Instruction
Carry on the forum thread below about mandolin and guitar string tension, picking up after its final post.

Total String Tension Calculator

[PurplePlectrum]

McDonald Strings has a Total String Tension Calculator that I found very interesting. To my surprise a medium set of guitar strings have slightly more total tension than a full mandolin set. Am I wrong in having the perception that the total tension of a mando set would be more than a guitar?
http://www.mcdonaldstrings.com/stringxxiii.html

[Coffeecup]

Interesting. We often read that one of the reasons that mandolins are harder on fingers than guitars is because of the higher string tension. This calculator shows the opposite.

[Kevin Knippa]

Seems to me that to understand the impact of string tension on your hands, you need to divide the total tension for a string by the scale length of that string.

I also think the setup of the instrument and how hard you grip the neck have more impact on your fingertips than individual string tension. String gauge relative to tension seems to make a difference, too. I know that D'Addario Flattops are tougher on me than say, J-74's, and it's not just because of the higher tension.

[PurplePlectrum]

OK Measuring foot pounds necessary to press a string to a fret wire positioned as close to the center of the string as possible, would be a way of measuring the power you need to fret. (Fretting meaning... NOT the wood but the wire, we give luthiers more fret jobs that way.) Compairing that to a guitar string done the same way would give you an idea weither it is harder to fret a guitar or a mandolin. If you push on a string closer to the nut would it require more ft lbs? Could the total amount of tension on a mandolin be less but the pressure to fret it could that be a different matter?

Supplied records
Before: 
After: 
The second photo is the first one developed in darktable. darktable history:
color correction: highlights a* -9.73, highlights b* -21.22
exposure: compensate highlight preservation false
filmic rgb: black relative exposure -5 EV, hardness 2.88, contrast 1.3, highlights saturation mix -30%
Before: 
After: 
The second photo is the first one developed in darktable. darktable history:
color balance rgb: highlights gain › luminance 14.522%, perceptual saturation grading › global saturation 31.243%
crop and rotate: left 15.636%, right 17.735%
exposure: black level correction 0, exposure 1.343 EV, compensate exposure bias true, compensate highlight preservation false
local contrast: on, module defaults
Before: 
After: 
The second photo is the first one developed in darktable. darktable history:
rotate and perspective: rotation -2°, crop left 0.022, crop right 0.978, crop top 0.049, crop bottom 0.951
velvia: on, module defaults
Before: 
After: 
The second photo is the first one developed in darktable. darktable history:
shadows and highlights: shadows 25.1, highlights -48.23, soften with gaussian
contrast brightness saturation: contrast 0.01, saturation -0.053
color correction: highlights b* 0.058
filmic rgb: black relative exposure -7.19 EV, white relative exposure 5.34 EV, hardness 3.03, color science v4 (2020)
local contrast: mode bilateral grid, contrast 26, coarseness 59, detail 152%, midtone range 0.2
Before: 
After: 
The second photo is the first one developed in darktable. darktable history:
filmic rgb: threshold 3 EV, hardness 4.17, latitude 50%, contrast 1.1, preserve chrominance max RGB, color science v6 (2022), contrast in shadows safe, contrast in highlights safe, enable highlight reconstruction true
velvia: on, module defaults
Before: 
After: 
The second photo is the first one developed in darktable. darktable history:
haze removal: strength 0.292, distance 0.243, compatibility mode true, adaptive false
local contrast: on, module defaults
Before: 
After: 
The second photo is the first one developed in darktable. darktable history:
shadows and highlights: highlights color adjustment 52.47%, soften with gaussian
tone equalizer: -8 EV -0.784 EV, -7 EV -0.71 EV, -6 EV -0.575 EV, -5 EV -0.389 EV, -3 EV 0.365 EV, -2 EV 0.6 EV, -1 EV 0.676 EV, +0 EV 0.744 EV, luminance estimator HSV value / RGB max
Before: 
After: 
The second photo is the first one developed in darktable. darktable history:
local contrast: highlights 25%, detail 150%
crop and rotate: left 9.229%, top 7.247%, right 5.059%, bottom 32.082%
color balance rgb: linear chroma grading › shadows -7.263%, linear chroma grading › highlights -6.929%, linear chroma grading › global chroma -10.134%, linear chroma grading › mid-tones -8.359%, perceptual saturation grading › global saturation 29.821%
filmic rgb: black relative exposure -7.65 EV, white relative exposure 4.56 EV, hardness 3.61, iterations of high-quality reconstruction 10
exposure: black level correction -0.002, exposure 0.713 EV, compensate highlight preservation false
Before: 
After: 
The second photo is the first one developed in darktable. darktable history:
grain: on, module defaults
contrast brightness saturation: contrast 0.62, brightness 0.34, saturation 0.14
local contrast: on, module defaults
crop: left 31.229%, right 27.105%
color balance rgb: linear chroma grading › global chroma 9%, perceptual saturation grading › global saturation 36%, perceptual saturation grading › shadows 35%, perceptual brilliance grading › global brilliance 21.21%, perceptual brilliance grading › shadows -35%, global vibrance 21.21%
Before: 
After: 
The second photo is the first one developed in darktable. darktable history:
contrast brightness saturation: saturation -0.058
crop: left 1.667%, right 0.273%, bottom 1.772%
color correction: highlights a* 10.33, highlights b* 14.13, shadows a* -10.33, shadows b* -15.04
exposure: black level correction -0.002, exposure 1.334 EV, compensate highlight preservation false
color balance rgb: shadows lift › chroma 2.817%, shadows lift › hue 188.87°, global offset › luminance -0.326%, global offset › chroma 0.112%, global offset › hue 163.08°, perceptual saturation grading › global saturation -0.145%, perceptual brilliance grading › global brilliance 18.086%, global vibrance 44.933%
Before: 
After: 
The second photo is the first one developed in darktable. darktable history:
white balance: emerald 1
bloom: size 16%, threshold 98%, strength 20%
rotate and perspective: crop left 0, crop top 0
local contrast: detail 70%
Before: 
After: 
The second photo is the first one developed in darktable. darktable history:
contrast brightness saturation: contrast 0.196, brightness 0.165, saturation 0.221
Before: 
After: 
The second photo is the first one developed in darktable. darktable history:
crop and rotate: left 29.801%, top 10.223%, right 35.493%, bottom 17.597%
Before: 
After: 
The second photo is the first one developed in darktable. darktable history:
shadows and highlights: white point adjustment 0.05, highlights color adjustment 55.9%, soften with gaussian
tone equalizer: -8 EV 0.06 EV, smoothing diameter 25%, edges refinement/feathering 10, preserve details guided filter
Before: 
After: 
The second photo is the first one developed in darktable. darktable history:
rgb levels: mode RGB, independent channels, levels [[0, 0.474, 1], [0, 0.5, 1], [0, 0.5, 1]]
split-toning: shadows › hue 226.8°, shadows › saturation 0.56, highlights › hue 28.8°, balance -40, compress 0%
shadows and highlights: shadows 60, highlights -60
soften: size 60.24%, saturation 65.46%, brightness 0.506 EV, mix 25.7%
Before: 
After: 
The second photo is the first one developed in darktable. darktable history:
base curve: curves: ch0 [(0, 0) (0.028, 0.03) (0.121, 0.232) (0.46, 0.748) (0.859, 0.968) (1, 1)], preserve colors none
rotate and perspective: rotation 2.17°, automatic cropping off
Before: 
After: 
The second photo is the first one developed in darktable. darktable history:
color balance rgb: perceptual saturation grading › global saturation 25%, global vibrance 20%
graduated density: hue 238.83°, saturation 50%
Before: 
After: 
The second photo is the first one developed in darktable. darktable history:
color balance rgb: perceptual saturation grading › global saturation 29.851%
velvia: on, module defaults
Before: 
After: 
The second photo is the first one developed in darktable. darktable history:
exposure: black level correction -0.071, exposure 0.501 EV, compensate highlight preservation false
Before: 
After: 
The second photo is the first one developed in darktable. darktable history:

Solved problem
[PseudoCelt]

If you put in the gauges of a set of J74s, arguably a "standard" set of mandolin strings, the total tension comes out a bit higher than the medium guitar set. You are also pushing down two strings per note on a mandolin, but only one on a guitar (6-string).

I might be wrong, but assuming the action is identical, I think fretting a shorter string would require more force as you are deflecting the string by a greater proportion of its total length, so a mandolin string would feel stiffer than a guitar string.

Patrick

[Bernie Daniel]

PseudoCelt:I might be wrong, but assuming the action is identical, I think fretting a shorter string would require more force as you are deflecting the string by a greater proportion of its total length, so a mandolin string would feel stiffer than a guitar string.

You are exactly right. Think of it as a lever -- the scale (nut to bridge) is the length of the "handle". You have a lot more leverage on the guitar string --its longer.

Best to compare the mandolin with a 12-string guitar-- even with two guitar stings it still requires less force to push them to the fret than a mandolin -- IMO anyway.

It's easy to "bend" mandocello string -- hard to bend a mandolin.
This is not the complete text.